Jeff Mateer called trans children part of “Satan’s plan.” Trump nominated him to be a federal judge.

Impact

In early September, the White House announced a slate of new nominations to federal judgeships. One of those picks, Jeff Mateer of Texas, has a history of disturbing anti-LGBTQ views, as CNN reported on Wednesday, and has railed against transgender children and same-sex marriage while supporting so-called “conversion therapy.”

Jeff Mateer, who currently serves as the first assistant attorney general of Texas, is President Donald Trump’s pick to serve as a district judge on the U.S. District Court for the Eastern District of Texas.

Mateer previously served as both general counsel and executive vice president of the First Liberty Institute — a Texas-based legal advocacy group that, as the Texas Observer reported, has defended the rights of public servants who refuse to grant marriage licenses to same-sex couples.

Mark Makela/Getty Images

In a statement, Equality Texas, a statewide LGBTQ rights group, called First Liberty a “hate group” that “has used anti-LGBTQ policies to blatantly vilify our families and neighbors,” according to the Observer.

Mateer himself has spoken derisively about LGBTQ communities — including transgender children, as CNN reported on Wednesday.
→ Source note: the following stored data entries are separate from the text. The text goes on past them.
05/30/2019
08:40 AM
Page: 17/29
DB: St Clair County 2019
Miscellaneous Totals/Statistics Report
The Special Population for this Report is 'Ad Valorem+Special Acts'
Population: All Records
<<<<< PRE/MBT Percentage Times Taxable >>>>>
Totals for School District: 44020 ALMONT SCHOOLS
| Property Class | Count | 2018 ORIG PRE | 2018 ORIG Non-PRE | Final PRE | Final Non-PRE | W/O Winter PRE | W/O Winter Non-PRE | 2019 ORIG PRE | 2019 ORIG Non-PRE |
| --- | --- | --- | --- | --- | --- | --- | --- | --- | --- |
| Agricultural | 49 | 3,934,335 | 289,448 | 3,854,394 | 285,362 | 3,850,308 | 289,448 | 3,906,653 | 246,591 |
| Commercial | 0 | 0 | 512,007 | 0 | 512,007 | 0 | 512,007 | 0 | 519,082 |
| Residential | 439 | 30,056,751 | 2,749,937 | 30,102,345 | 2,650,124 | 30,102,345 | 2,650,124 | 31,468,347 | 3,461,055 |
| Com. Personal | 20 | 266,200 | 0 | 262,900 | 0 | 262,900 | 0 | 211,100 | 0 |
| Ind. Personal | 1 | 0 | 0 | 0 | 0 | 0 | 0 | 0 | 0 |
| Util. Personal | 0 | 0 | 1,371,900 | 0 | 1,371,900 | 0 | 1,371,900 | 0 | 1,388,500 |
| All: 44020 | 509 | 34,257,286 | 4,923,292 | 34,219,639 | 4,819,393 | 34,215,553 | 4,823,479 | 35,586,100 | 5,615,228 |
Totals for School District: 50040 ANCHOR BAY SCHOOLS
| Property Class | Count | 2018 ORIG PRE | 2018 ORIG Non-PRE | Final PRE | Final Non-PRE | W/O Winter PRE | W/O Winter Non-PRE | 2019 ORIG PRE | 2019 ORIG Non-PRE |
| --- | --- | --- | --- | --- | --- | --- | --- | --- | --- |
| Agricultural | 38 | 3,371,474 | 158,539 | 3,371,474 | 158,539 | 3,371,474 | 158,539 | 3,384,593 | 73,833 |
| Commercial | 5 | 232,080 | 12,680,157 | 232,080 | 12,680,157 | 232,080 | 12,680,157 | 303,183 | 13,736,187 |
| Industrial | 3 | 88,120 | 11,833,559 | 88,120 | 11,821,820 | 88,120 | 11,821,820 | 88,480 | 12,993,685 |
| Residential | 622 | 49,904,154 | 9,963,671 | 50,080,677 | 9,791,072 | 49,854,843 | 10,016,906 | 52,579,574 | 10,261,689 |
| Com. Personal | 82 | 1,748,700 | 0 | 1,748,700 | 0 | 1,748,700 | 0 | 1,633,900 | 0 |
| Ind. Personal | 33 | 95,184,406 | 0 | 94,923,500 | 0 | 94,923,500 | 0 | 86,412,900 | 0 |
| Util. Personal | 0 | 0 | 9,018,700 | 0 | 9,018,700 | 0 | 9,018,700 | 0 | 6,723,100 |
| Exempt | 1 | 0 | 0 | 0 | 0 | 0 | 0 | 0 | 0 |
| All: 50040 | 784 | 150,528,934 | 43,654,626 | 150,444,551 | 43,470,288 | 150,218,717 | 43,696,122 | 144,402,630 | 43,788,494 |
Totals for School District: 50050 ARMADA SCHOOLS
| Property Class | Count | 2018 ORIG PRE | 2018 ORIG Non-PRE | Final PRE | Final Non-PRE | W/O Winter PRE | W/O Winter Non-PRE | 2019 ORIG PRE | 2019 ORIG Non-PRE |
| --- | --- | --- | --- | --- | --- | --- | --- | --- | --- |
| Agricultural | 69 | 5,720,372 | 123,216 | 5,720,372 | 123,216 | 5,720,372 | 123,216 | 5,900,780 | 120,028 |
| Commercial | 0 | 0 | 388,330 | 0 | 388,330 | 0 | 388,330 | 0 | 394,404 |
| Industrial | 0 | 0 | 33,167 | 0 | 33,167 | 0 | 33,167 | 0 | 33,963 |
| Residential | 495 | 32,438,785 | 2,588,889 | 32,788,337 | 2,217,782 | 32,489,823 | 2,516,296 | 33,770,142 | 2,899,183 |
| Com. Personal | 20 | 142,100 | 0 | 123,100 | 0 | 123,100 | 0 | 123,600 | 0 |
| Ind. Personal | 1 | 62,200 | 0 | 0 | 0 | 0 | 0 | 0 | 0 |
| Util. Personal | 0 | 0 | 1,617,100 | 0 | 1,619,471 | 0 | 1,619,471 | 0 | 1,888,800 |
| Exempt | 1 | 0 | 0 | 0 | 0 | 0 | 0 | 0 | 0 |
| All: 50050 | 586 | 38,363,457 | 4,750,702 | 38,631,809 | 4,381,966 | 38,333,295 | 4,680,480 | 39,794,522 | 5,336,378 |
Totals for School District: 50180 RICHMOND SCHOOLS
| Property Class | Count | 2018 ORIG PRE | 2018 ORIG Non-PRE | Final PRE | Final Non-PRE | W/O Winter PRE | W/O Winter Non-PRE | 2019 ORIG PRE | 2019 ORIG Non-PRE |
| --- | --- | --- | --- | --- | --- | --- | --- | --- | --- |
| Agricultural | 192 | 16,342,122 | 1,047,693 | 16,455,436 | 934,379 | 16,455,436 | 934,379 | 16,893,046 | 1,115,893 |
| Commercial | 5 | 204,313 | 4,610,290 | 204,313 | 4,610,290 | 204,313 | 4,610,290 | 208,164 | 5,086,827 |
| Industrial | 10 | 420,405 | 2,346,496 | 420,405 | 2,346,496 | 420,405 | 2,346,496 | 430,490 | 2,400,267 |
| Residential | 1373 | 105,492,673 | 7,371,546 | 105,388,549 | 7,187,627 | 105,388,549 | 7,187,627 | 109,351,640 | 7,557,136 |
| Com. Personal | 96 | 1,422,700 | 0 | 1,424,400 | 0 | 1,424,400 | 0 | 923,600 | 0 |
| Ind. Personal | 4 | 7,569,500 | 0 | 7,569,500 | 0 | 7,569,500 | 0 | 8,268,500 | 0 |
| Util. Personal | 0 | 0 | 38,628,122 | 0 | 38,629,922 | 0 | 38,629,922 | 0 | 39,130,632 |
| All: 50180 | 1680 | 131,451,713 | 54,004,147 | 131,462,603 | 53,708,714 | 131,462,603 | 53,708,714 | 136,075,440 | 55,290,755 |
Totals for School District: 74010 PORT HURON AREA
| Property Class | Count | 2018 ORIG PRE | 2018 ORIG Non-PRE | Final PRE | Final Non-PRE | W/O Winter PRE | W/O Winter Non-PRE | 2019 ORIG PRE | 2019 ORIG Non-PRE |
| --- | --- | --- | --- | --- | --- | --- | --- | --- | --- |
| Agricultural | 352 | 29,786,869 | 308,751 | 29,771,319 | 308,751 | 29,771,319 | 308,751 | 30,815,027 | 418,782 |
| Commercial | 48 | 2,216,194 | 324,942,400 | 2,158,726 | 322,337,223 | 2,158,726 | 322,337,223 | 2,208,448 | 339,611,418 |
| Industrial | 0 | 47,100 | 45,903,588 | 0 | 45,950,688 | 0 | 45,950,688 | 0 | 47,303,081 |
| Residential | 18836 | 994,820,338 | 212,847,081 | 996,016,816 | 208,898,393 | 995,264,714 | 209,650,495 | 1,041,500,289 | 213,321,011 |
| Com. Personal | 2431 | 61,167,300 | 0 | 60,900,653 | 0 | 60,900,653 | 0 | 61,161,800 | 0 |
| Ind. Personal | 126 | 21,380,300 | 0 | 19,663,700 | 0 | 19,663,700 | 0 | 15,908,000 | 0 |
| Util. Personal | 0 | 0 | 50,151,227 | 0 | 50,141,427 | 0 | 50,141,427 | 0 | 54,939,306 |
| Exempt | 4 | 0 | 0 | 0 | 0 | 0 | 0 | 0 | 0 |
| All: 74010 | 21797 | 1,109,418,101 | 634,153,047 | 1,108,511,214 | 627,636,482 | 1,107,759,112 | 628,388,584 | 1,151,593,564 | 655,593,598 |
In a 2015 speech called “The Church and Homosexuality,” Mateer spoke about a lawsuit over a transgender girl’s right to use the bathroom at her school.

“In Colorado, a public school has been sued because a first grader and I forget the sex, she’s a girl who thinks she’s a boy or a boy who thinks she’s a girl, it’s probably that, a boy who thinks she’s a girl,” Mateer said in the speech, which was uploaded to Vimeo.

“And so she has now sued to have a right to go in. Now, I submit to you, a parent of three children who are now young adults, a first grader really knows what their sexual identity? I mean it just really shows you how Satan’s plan is working and the destruction that’s going on.”

In the same speech, Mateer said that same-sex marriage would open the door to other types of unions, CNN reported, telling the crowd, “I submit to you that there’ll be no line there. ... I mean, it’s disgusting. ... Have you ever heard the word ‘throuple’? ‘Throuple’ so that’s three people coming together of different sexes, maybe mixed sexes. Them coming together. There are people who marry themselves. Somebody wanted to marry a tree. People marrying their pets.”

Also in 2015, Mateer criticized recent bans on so-called “conversion therapy,” an anti-LGBTQ practice that has been widely discredited and condemned by health professionals and banned, to various degrees, in several cities and states.

“Biblical counselors and therapists, we’ve seen cases in New Jersey and in California where folks have gotten in trouble because they gave biblical counseling and, you know, the issue is always, it’s same sex,” Mateer said in November 2015, speaking at a conference, CNN reported.

“And if you’re giving conversion therapy, that’s been outlawed in at least two states and then in some local areas. So they’re invading that area,” he said.

Mateer’s nomination must still be confirmed by the Senate. A spokesperson for the Texas office of the attorney general declined to comment on Mateer’s past statements.